You can get started really quickly using the Jaeger Operator for Kubernetes, because they provide you these quick cut-and-paste download and apply these YAML files. You can, of course, review them all there in this repository under Deploy, so let's take a look at that.

So you can see it has CRDs that power the Operator itself, and then some rbac things for security. The Operator itself, and a service account, and they provide you some examples on how you would want to set up Jaeger if you wanted. In my cluster, I'm going to use the simple deployment of Jaeger, just to show it off. For something in a production, you'd probably want to follow one of these examples, probably a StatefulSet. If you were doing this in production, you'd probably want to follow one of these examples depending on your needs for your cluster. So let's take a look at our cluster and see what actually gets deployed.

So I've deployed Jaeger in the Observability namespace. So I've got the Jaeger operator as a deployment. My Jaeger deployment itself is called Demo, so it's called Jaeger Demo in this case. And then it's various services that make it up. And I also have a pod in here. That's my demo application that Jaeger also provides called Hot Rod, which simulates sending drivers on demand, similar to an on-demand taxi service, just so I can generate trace data for you and show it to you and Jaeger.

And then it also deploys various services so I can access those things inside it and eventually outside the cluster. I am port-forwarding from my local machine to my cluster, to these services. So let's take a look at our sample application and Jaeger itself.

So this is what Jaeger looks like at a high level, but it's not much to look at until you actually submit a trace.

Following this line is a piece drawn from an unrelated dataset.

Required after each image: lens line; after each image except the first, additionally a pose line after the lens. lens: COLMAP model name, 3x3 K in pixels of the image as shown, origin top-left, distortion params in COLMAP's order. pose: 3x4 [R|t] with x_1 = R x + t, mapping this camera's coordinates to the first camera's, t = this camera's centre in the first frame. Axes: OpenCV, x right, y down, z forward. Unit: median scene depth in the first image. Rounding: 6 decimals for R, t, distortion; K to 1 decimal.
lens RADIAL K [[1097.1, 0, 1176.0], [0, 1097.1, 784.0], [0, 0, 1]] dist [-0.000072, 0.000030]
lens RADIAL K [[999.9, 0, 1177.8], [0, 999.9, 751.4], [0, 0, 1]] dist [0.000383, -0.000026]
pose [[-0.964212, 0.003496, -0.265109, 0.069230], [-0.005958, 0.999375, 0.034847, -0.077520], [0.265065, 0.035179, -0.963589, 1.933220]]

So let's start submitting some traces that we can look at in Jaeger. So I just clicked these buttons. Again, this is just a demo application to trigger traces and spans inside your application that Jaeger can trace. So let's take a look at what we got. Let's take a look at the driver application.

Okay. So this is a trace in Jaeger. You can see the top has Start to Finish and it's made up of a bunch of spans, which are detailed below under Service and Operation. We have a front end and then the driver service, and each one of these little services that make up this one call talk to many different services in the application. So for example, there's a MySQL database here. There's some Redis happening here and you can see at each point how long each request took in a service. And what's really cool is if there was an error from a service, you could see what actually happened. So here, we had a Redis timeout in our application and that reflected as an error to the service, and Jaeger captured that span.

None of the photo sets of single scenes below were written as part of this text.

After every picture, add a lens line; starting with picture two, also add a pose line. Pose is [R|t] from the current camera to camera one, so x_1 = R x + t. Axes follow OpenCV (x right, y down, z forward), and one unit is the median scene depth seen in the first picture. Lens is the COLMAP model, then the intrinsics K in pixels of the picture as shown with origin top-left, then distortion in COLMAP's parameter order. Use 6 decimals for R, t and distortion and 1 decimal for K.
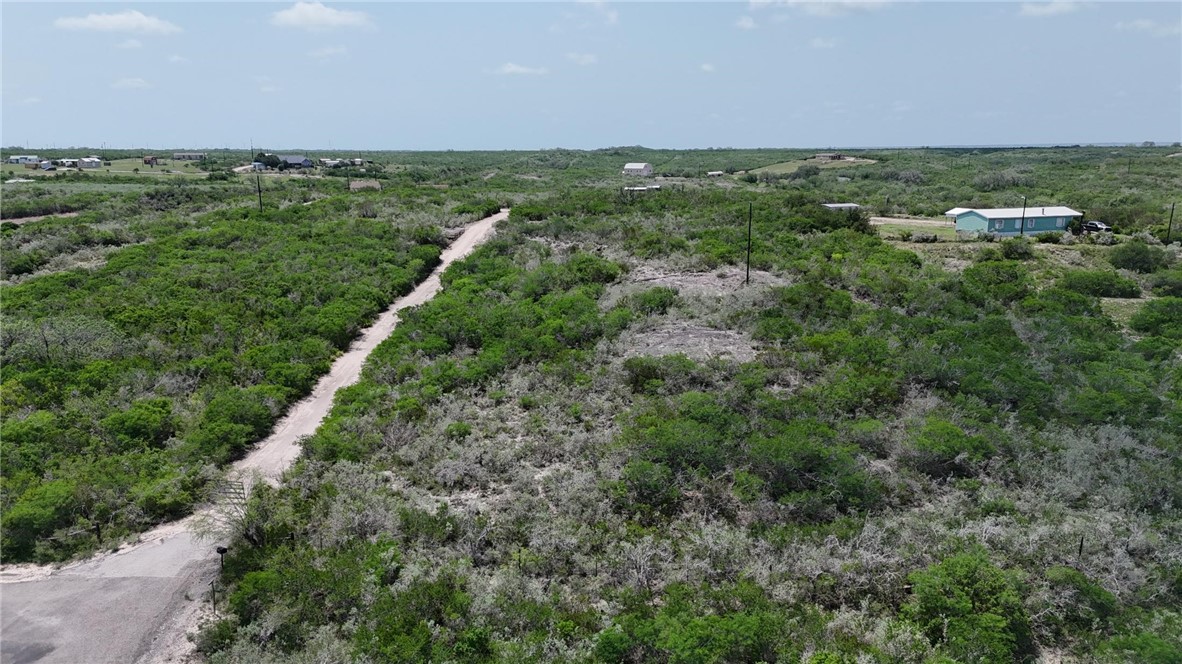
lens RADIAL K [[871.5, 0, 586.9], [0, 871.5, 327.7], [0, 0, 1]] dist [0.077984, -0.078366]
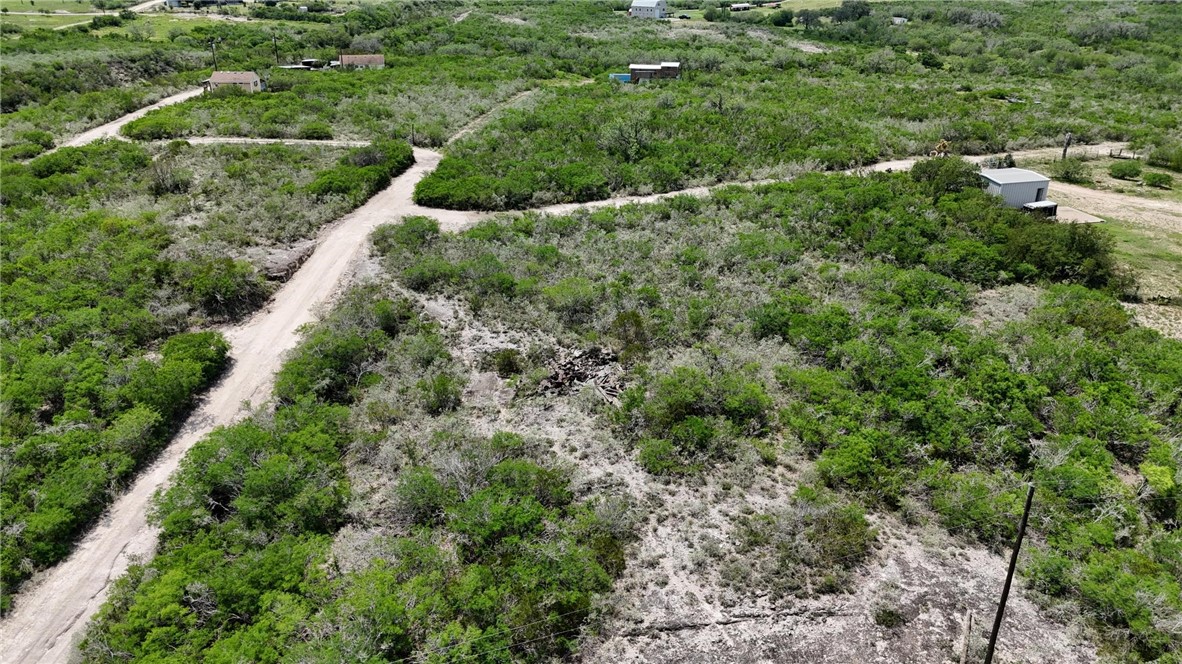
lens RADIAL K [[873.3, 0, 588.4], [0, 873.3, 321.6], [0, 0, 1]] dist [0.073651, -0.074124]
pose [[0.999958, 0.009029, -0.001679, 0.034751], [-0.008539, 0.981391, 0.191830, -0.244312], [0.003380, -0.191807, 0.981427, 0.685172]]
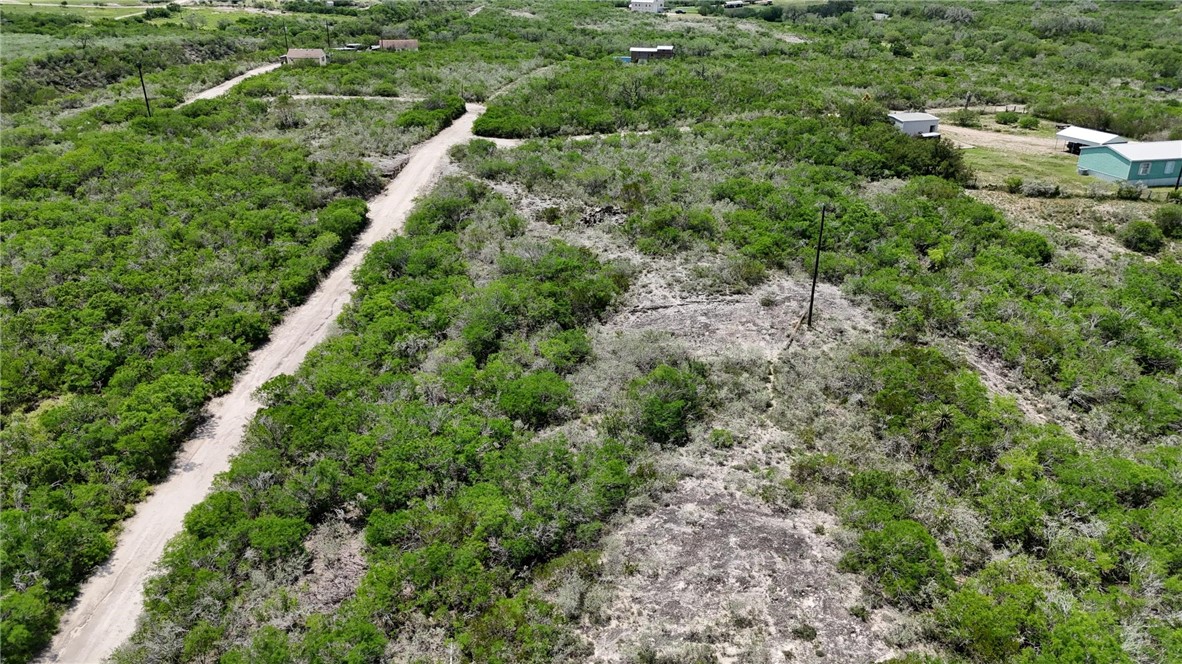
lens RADIAL K [[873.3, 0, 587.3], [0, 873.3, 326.0], [0, 0, 1]] dist [0.073651, -0.074124]
pose [[0.999933, 0.011454, -0.001441, 0.018895], [-0.010950, 0.980592, 0.195755, -0.172475], [0.003655, -0.195726, 0.980652, 0.351166]]
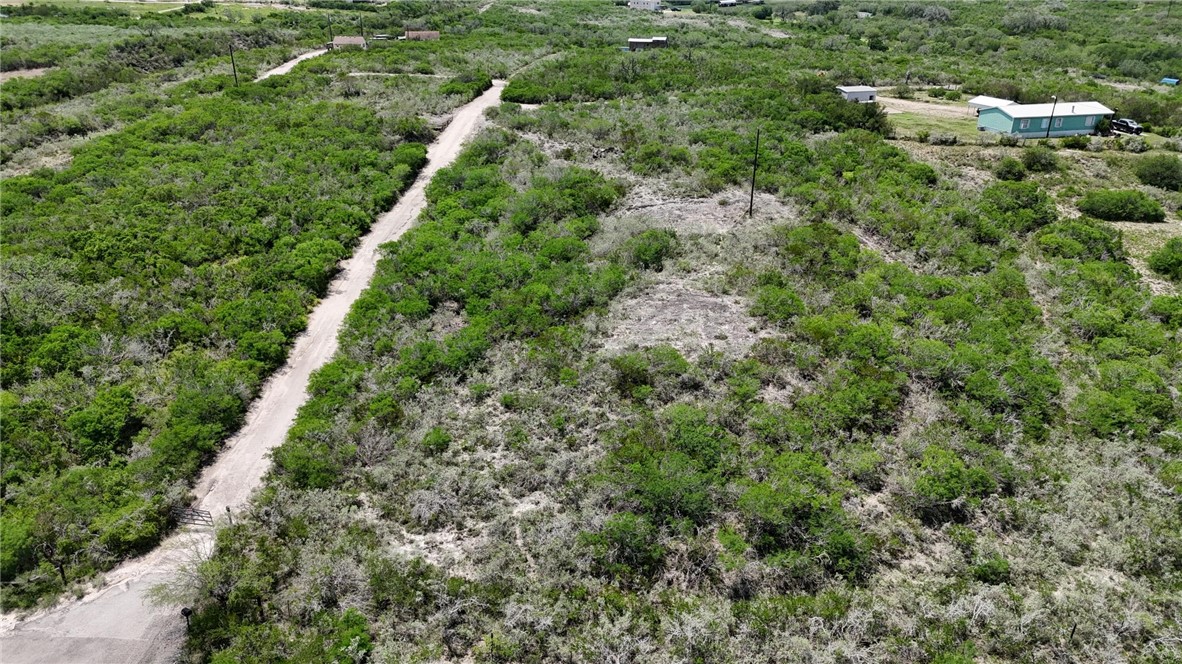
lens RADIAL K [[873.3, 0, 586.8], [0, 873.3, 328.9], [0, 0, 1]] dist [0.073651, -0.074124]
pose [[0.999891, 0.014736, -0.000105, 0.009401], [-0.014424, 0.980112, 0.197918, -0.112288], [0.003020, -0.197895, 0.980219, 0.048944]]
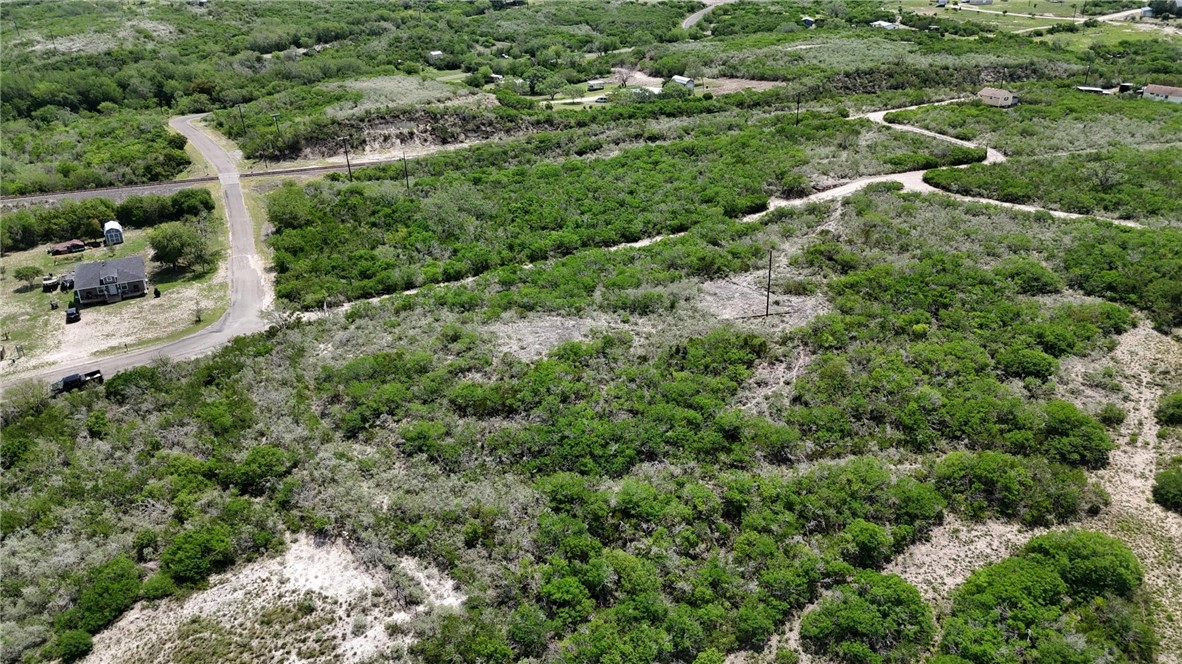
lens RADIAL K [[873.3, 0, 588.3], [0, 873.3, 334.4], [0, 0, 1]] dist [0.073651, -0.074124]
pose [[0.448389, 0.387061, -0.805686, 0.987332], [-0.181168, 0.922024, 0.342126, -0.370034], [0.875286, -0.007441, 0.483549, 0.241008]]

Jaeger also grabs a system architecture diagram of your application to show how your various services interact with each other and how the flows happen between parts of your application. So you can see the customer service has a MySQL database, the driver service has a Redis database, and then the front end itself has talks to all the various services in the application to build the front end of your app. And here you can also see a dag of the various calls and how many traces went where, and you can build this out and see in a much more complex application of how these things all fit together.

So thank you. That was a quick demo of Jaeger and a sample application to show off trace data in a Kubernetes cluster. Thank you for watching.